Data extracted from a collection:
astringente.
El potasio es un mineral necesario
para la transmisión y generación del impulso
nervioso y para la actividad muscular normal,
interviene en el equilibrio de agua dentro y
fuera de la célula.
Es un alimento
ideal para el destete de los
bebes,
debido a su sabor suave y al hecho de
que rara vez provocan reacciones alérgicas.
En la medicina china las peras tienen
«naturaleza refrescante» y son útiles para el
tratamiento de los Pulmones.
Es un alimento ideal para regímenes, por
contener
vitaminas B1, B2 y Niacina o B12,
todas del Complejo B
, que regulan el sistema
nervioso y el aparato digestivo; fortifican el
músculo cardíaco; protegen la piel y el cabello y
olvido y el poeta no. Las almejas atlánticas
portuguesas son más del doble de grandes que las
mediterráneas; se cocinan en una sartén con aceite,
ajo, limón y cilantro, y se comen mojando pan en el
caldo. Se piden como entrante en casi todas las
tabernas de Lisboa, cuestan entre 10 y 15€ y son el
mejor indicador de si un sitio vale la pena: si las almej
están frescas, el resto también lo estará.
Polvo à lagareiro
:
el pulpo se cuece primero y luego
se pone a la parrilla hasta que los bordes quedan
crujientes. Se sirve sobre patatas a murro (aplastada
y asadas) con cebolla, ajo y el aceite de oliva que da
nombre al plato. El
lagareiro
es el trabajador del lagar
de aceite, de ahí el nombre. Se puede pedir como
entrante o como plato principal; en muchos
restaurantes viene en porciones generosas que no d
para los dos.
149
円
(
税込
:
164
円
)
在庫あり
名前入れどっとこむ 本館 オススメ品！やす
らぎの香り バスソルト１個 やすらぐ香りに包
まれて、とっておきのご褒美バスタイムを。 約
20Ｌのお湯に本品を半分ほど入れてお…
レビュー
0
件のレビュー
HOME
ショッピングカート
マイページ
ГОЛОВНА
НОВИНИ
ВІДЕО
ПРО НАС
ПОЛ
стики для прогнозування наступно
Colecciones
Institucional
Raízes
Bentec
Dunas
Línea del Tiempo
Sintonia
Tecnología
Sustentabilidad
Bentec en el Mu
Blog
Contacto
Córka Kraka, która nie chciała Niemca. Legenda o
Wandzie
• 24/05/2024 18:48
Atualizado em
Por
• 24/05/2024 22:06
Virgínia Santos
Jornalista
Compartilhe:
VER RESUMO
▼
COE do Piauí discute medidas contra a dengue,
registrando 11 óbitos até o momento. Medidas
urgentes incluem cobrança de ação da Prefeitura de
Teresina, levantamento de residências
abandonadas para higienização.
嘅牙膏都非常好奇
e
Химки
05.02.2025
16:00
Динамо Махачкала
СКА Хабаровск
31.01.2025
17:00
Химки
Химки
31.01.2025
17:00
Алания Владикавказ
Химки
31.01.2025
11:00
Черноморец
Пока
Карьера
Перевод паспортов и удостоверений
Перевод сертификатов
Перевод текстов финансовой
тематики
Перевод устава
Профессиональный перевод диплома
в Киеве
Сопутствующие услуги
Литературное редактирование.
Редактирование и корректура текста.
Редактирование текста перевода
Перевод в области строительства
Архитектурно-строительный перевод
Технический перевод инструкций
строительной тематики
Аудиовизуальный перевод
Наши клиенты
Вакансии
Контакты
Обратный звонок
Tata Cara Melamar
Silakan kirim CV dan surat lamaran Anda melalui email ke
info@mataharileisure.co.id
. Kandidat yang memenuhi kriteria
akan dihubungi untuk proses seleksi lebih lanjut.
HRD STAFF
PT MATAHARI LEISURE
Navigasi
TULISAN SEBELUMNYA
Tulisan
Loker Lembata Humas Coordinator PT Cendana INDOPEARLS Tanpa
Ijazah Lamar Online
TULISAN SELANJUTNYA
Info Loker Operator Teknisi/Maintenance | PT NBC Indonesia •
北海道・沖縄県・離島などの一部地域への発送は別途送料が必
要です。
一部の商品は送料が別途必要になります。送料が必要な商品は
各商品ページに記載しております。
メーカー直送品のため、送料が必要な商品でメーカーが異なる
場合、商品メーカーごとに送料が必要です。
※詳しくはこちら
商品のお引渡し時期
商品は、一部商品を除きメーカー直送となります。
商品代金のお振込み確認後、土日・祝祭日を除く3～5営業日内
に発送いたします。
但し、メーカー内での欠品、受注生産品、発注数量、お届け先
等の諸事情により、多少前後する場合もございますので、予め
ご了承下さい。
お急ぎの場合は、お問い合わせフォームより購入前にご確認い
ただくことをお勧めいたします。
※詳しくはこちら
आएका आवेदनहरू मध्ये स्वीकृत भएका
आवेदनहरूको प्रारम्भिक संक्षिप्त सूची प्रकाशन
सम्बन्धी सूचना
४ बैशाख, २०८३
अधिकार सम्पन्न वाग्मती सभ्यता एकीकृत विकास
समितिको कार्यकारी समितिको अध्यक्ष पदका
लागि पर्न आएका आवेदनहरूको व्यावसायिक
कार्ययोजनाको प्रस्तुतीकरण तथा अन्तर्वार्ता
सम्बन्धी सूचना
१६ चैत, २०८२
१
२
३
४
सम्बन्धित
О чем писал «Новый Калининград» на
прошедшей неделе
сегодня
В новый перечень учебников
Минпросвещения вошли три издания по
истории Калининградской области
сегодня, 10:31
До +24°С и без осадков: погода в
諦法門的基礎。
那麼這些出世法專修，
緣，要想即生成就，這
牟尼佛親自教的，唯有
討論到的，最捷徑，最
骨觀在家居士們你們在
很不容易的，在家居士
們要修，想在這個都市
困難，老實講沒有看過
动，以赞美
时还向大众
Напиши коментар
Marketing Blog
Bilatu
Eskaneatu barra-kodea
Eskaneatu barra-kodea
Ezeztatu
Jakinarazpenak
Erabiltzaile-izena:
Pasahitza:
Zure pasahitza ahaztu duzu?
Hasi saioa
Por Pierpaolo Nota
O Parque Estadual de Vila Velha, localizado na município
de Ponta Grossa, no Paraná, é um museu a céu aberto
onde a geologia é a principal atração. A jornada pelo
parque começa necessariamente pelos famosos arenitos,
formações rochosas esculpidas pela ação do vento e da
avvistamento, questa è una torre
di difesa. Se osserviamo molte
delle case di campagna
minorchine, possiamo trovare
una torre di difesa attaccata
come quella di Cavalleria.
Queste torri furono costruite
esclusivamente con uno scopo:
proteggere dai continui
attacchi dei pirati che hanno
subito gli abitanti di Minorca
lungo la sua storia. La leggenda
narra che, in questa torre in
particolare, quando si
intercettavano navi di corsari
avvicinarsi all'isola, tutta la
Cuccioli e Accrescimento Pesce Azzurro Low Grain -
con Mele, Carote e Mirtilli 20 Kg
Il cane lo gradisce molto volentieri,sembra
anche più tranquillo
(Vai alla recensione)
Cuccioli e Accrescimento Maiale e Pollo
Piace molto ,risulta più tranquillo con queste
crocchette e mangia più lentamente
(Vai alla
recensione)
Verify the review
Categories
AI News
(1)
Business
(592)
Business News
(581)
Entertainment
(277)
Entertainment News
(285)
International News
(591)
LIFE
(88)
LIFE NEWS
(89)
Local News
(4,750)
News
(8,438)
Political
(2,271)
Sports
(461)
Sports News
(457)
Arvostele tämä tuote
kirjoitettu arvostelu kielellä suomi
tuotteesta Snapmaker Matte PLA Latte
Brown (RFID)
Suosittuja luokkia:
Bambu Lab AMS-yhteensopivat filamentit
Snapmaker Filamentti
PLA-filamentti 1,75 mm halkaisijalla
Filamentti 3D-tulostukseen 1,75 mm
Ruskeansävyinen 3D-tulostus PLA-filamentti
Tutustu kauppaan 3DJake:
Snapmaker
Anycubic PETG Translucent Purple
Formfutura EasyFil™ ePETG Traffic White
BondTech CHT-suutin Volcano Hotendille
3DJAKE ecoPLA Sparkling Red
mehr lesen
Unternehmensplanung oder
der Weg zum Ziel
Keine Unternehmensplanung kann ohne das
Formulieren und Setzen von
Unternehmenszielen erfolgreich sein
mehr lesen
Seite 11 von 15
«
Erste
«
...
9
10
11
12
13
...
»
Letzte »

### Brief
Wherever the string "molto" appears in a line of the records, copy that line.

### Your solution
Il cane lo gradisce molto volentieri,sembra
Piace molto ,risulta più tranquillo con queste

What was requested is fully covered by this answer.